É urgente assegurar o acesso pleno ao SUS para todos os residentes, independentemente da natureza jurídica da ILPI, e viabilizar linhas de financiamento que fortaleçam a sustentabilidade dessas casas. Mais do que fiscalizar, é preciso apoiar; mais do que exigir, é preciso caminhar junto.
O futuro que desejamos começa com passos firmes no presente: ampliar o reconhecimento social das ILPI, garantir meios para seu fortalecimento, incentivar boas práticas e construir redes solidárias entre governo, sociedade civil e iniciativa privada.
A Revista Cuidar nasce para somar com vozes e ser mais uma ponte — de inspiração, de união e de transformação.
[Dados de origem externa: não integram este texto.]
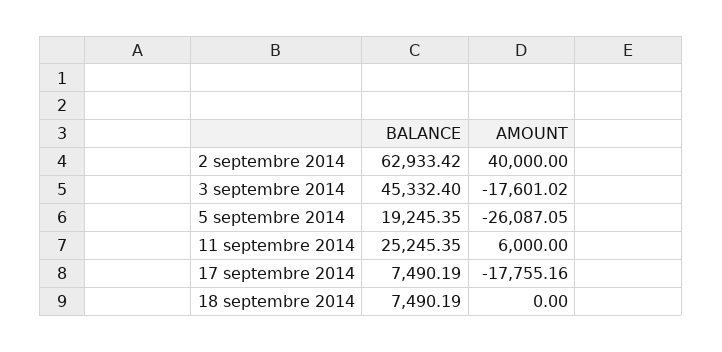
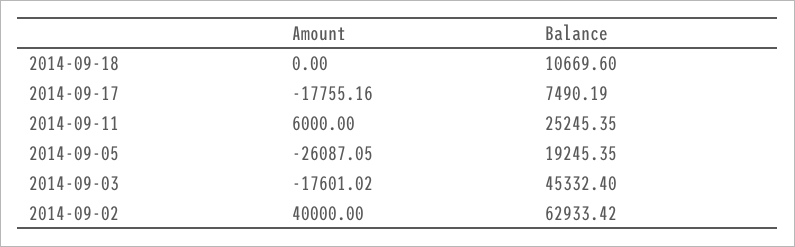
  {
    "BALANCE": {
      "2 septembre 2014": 62933.42,
      "3 septembre 2014": 45332.4,
      "5 septembre 2014": 19245.35,
      "11 septembre 2014": 25245.35,
      "17 septembre 2014": 7490.19,
-     "18 septembre 2014": 7490.19
+     "18 septembre 2014": 10669.6
    },
    "AMOUNT": {
      "2 septembre 2014": 40000,
      "3 septembre 2014": -17601.02,
      "5 septembre 2014": -26087.05,
      "11 septembre 2014": 6000,
      "17 septembre 2014": -17755.16,
      "18 septembre 2014": 0
    }
  }

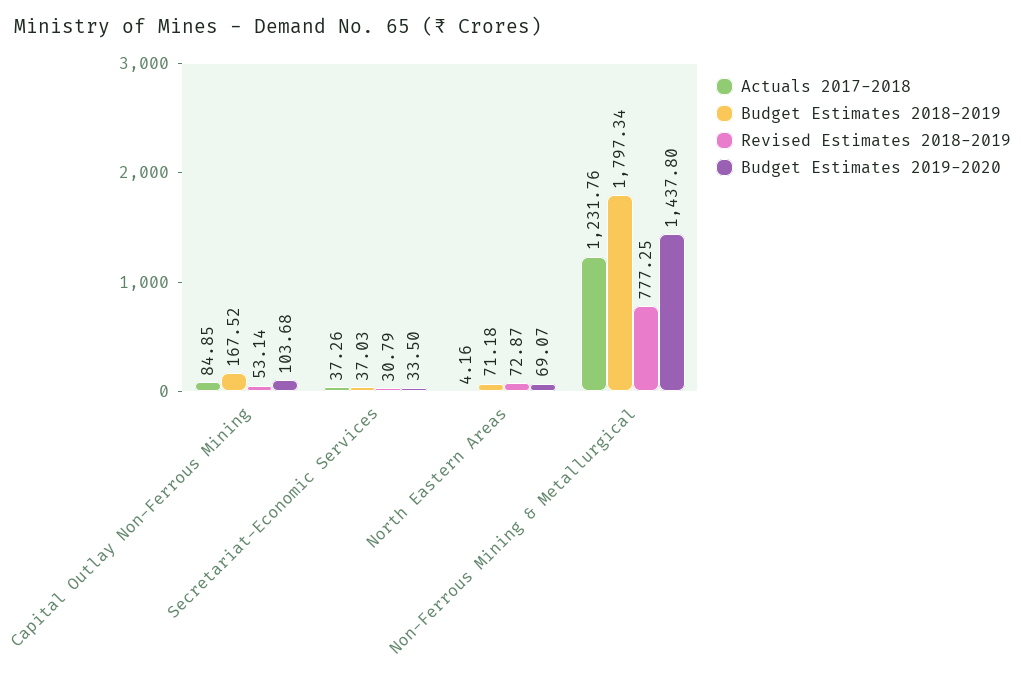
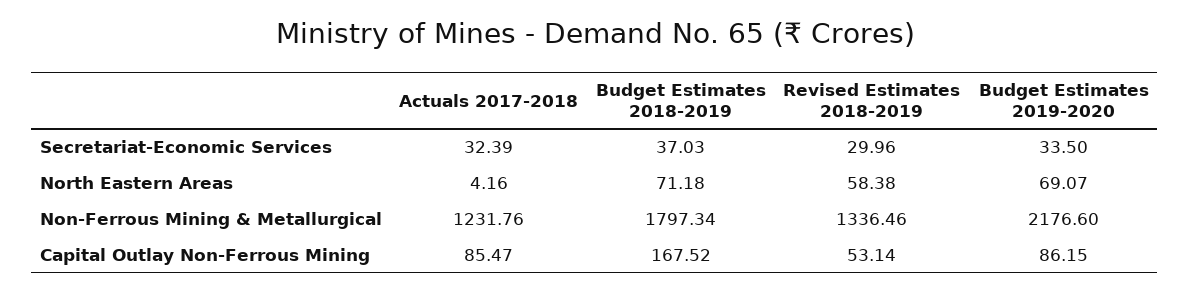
  {
    "Actuals 2017-2018": {
-     "Capital Outlay Non-Ferrous Mining": 84.85,
+     "Capital Outlay Non-Ferrous Mining": 85.47,
-     "Secretariat-Economic Services": 37.26,
+     "Secretariat-Economic Services": 32.39,
      "North Eastern Areas": 4.16,
      "Non-Ferrous Mining & Metallurgical": 1231.76
    },
    "Budget Estimates 2018-2019": {
      "Capital Outlay Non-Ferrous Mining": 167.52,
      "Secretariat-Economic Services": 37.03,
      "North Eastern Areas": 71.18,
      "Non-Ferrous Mining & Metallurgical": 1797.34
    },
    "Revised Estimates 2018-2019": {
      "Capital Outlay Non-Ferrous Mining": 53.14,
-     "Secretariat-Economic Services": 30.79,
+     "Secretariat-Economic Services": 29.96,
-     "North Eastern Areas": 72.87,
+     "North Eastern Areas": 58.38,
-     "Non-Ferrous Mining & Metallurgical": 777.25
+     "Non-Ferrous Mining & Metallurgical": 1336.46
    },
    "Budget Estimates 2019-2020": {
-     "Capital Outlay Non-Ferrous Mining": 103.68,
+     "Capital Outlay Non-Ferrous Mining": 86.15,
      "Secretariat-Economic Services": 33.5,
      "North Eastern Areas": 69.07,
-     "Non-Ferrous Mining & Metallurgical": 1437.8
+     "Non-Ferrous Mining & Metallurgical": 2176.6
    }
  }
Porque envelhecer é parte da vida, e toda vida merece ser cuidada com dignidade.
Convite ao Coração das ILPI
Como diretora editorial e fundadora da Revista Cuidar, convido cada um de vocês a:
- Compartilhar suas boas práticas em nossas plataformas;
- Unir suas vozes numa coalizão de transformações;
- Transformar cada relato em um farol de inspiração para quem ainda hesita.
Infelizmente, ainda hoje, muitas instituições sobrevivem com o repasse médio das prefeituras — cerca de R$ 250,00 por idoso — e sustentam-se à custa de rifas e doações para garantir o básico.
Combater a desigualdade é urgente, mas ela não será superada apenas com críticas: é pela visibilidade, pela união e pela ação concreta que construiremos mudanças reais.
É preciso olhar para dentro de cada instituição, de cada bairro, de cada lar — e reconhecer que todos somos parte desta grande família.
Epílogo: Legado e Dignidade
Cabe lembrar Tomiko Born, que, após longos debates na Sociedade Brasileira de Geriatria e Gerontologia (SBGG), cunhou o termo “ILPI” e defendeu, desde 2005, o respeito à dignidade em instituições de longa permanência para idosos. Seu legado nos lembra: dignidade e afeto são direitos inalienáveis.
Que este artigo da Revista Cuidar reacenda em cada leitor o compromisso de cuidar — não por obrigação burocrática, mas como um gesto de humanidade. Afinal, somos mortais; cabe a nós escolher o legado que deixaremos.